* WORK REQUIRED *
As you look over the data below, please find each line where the word "третирања" appears, then copy it.

[[ GIVEN INFORMATION, beginning ]]

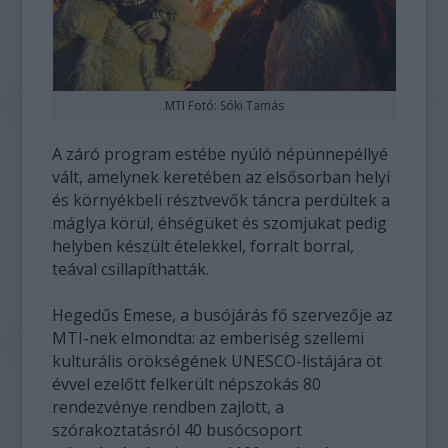
MTI Fotó: Sóki Tamás
A záró program estébe nyúló népünnepéllyé
vált, amelynek keretében az elsősorban helyi
és környékbeli résztvevők táncra perdültek a
máglya körül, éhségüket és szomjukat pedig
helyben készült ételekkel, forralt borral,
teával csillapíthatták.
Hegedűs Emese, a busójárás fő szervezője az
MTI-nek elmondta: az emberiség szellemi
kulturális örökségének UNESCO-listájára öt
évvel ezelőtt felkerült népszokás 80
rendezvénye rendben zajlott, a
szórakoztatásról 40 busócsoport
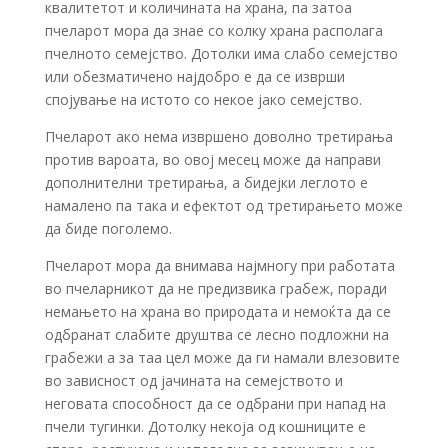
квалитетот и количината на храна, па затоа
пчеларот мора да знае со колку храна располага
пчелното семејство. Дотолки има слабо семејство
или обезматичено најдобро е да се изврши
спојување на истото со некое јако семејство.
Пчеларот ако нема извршено доволно третирања
против вароата, во овој месец може да направи
дополнителни третирања, а бидејки леглото е
намалено па така и ефектот од третирањето може
да биде поголемо.
Пчеларот мора да внимава најмногу при работата
во пчеларникот да не предизвика грабеж, поради
немањето на храна во природата и немоќта да се
одбранат слабите друштва се лесно подложни на
грабежи а за таа цел може да ги намали влезовите
во зависност од јачината на семејството и
неговата способност да се одбрани при напад на
пчели тугинки. Дотолку некоја од кошниците е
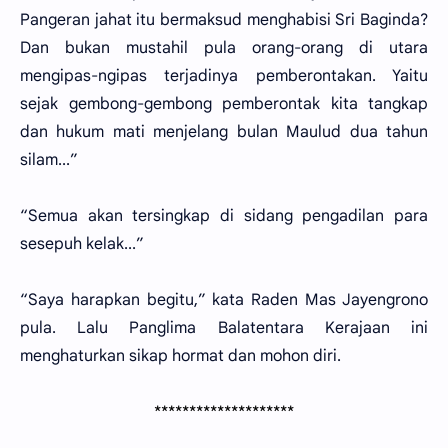
Pangeran jahat itu bermaksud menghabisi Sri Baginda?
Dan bukan mustahil pula orang-orang di utara
mengipas-ngipas terjadinya pemberontakan. Yaitu
sejak gembong-gembong pemberontak kita tangkap
dan hukum mati menjelang bulan Maulud dua tahun
silam...”
“Semua akan tersingkap di sidang pengadilan para
sesepuh kelak...”
“Saya harapkan begitu,” kata Raden Mas Jayengrono
pula. Lalu Panglima Balatentara Kerajaan ini
menghaturkan sikap hormat dan mohon diri.
********************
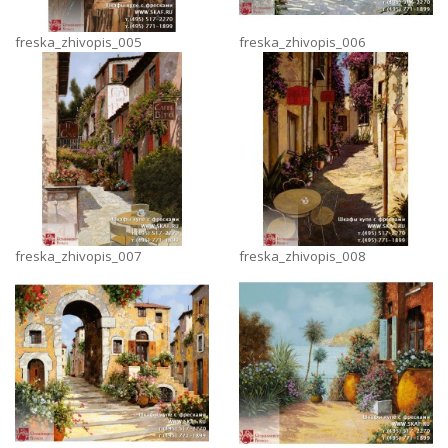
freska_zhivopis_005
freska_zhivopis_006
freska_zhivopis_007
freska_zhivopis_008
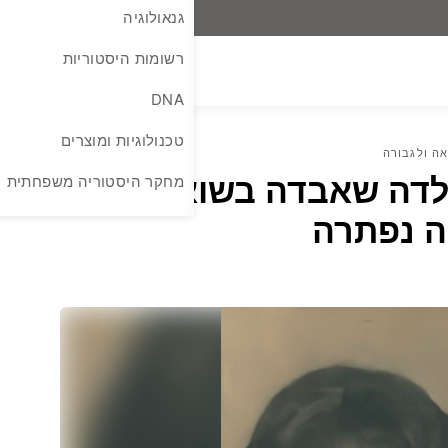
גנאולוגיה
רשומות היסטוריות
DNA
טכנולוגיות ומוצרים
אה ולגבורה
ילדה שאבדה בשואה?
מחקר היסטוריה משפחתית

[[ GIVEN INFORMATION, end ]]

* SOLVED PROBLEM *
Пчеларот ако нема извршено доволно третирања
дополнителни третирања, а бидејки леглото е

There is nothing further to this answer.